Last year, the Uniform Law Commission adopted the Revised Model State Administrative Procedure Act. Section 303 authorizes agencies to gather information and solicit comments from the public after a notice of rulemaking. Section 303 also provides that it “does not prohibit an agency from obtaining information and opinions from members of the public on the subject of a proposed rule by any other method or procedure.” Although the notes to this section refer to informal consultation related to negotiated rulemaking, this language may also open the door to some innovation in the methods or procedures for public participation in rulemaking. Similarly, Section 306 on Public Participation appears to permit innovation in the process for consulting informally with the public; it expressly provides that “nothing in this section prohibits an agency from discussing with any person at any time the subject of a proposed rule.” The revisions were a good start on expanding information-sharing, between agencies and the public, but they fall short of explicitly authorizing collaborative decision-making.
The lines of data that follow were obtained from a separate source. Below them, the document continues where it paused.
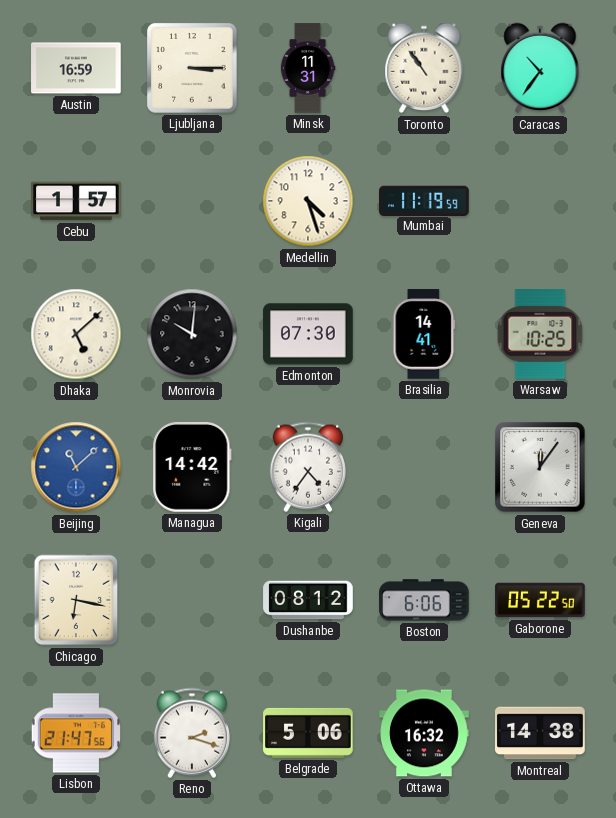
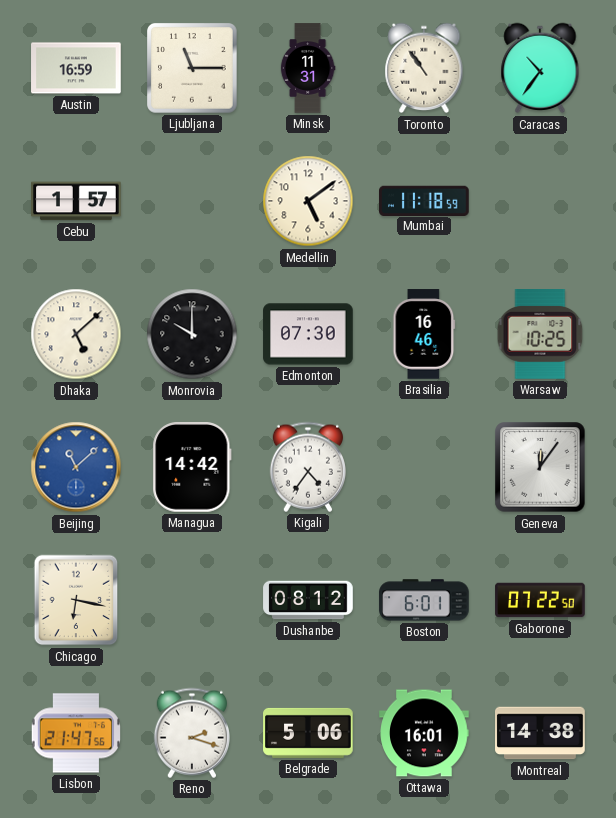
Ljubljana: 3:15 -> 11:15
Medellin: 4:27 -> 5:09
Mumbai: 11:19 -> 11:18
Monrovia: 10:01 -> 10:00
Brasilia: 14:41 -> 16:46
Boston: 6:06 -> 6:01
Gaborone: 05:22 -> 07:22
Ottawa: 16:32 -> 16:01
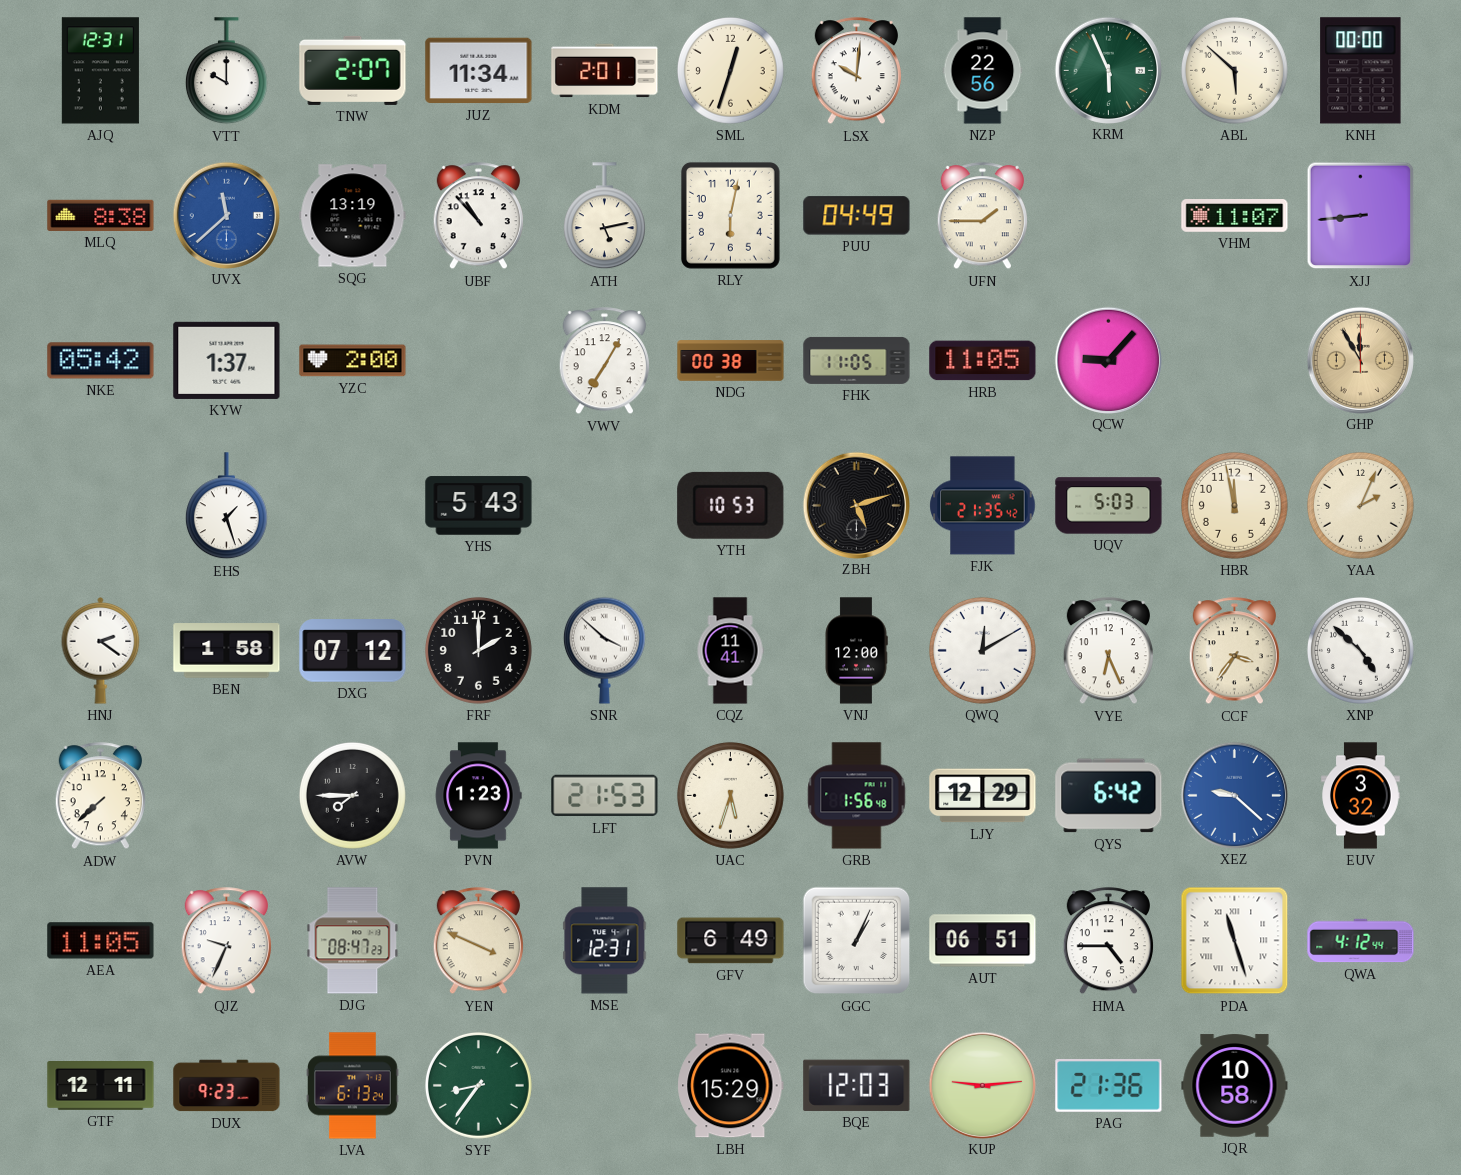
The legal framework for civil public discourse is stronger at the local government level, where municipalities have adopted charter provisions and ordinances to provide for new forms of public engagement, like neighborhood councils in Los Angeles that provide a forum for deliberation among residents and agencies about area service needs and priorities. In many states, local government elections are non-partisan. However, even nonpartisan public bodies need help structuring conversations with citizens about important policy choices.
There is a growing body of knowledge and resources on this local use of deliberation.
One way to encourage more civil and deliberative public discourse would be expressly to authorize government bodies to use processes other than the standard three-minutes-at-the-microphone public hearing. One possibility is to pass a collaborative governance act, similar in structure to the federal Administrative Dispute Resolution Act that authorized federal agencies to use negotiation, mediation, and arbitration. Such a statute could authorize agencies to innovate with models for dialogue and deliberation and build internal agency capacity for hosting more civil and deliberative discourse on public policy.
This primer is just a brief introduction to the rich array of processes for addressing conflict over policy through civil and deliberative discussions, to the role of lawyers, and to the legal issues that may arise as lawyers counsel clients about their use. The Section for Dispute Resolution will offer a variety of informative sessions at its annual conference in , April 18-21, 2012. This is a new arena of practice for dispute resolvers. As lawyers, we can help clients working upstream in public policy to find more collaborative and problem-solving ways to address critical issues.